Andrei Kanchelskis’s £5million move from Manchester United to Everton in 1995 would now be worth £104million. That is the sharpest number in Kieran Maguire’s Laws-Maguire Index, and it sits inside a table that makes Everton’s early Premier League spending look far bigger in modern money than it did at the time.

Everton’s early Premier League spending

Maguire said the index adjusts original transfer fees for changes in buying power as club revenues have grown over time. He also described Everton’s early Premier League years as an “imperial” phase, when they were very much at the top table on transfer fees.

The rest of the table makes the point quickly enough. Alan’s £15million world-record move from Blackburn Rovers to Newcastle United in 1996 would now be worth £236.9million. Romelu Lukaku's £75million switch from Everton to Manchester United in 2017 rises to £112.6million. Jack Grealish's £100million move from Aston Villa to Manchester City in 2021 would be £132.7million now.

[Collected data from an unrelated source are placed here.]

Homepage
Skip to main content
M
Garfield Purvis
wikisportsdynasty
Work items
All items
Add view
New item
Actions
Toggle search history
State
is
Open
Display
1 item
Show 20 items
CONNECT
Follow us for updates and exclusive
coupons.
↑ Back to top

There is a reason Kanchelskis stands out. His £104million revaluation is enormous for a 1995 transfer, and it lands above Lukaku’s later sale, even before you get to the visual shock of comparing a £5million fee with modern market expectations.

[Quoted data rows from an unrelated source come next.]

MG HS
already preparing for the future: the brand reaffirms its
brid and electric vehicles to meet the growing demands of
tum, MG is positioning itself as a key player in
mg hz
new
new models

What the table says about Everton

The table does not argue that Everton had the same spending power as today’s richest clubs. It does show that, in the early Premier League era, they could compete on transfer fees in a way that now feels distant from the club’s modern profile.

Eliot Anderson’s proposed £116million switch from Nottingham Forest to Manchester City was used as the benchmark that placed him 31st on the revaluation list, which gives the scale some extra context. Everton also finished 13th in the 2025 Premier League table and collected 49 points across 38 league matches, a decent reminder that the club’s present-day standing is nowhere near that old spending phase.

For once, the interesting part is not a record fee or a headline chase. It is how a £5million signing from Manchester United can be reframed as a £104million move when club finances are run through a modern revenue lens.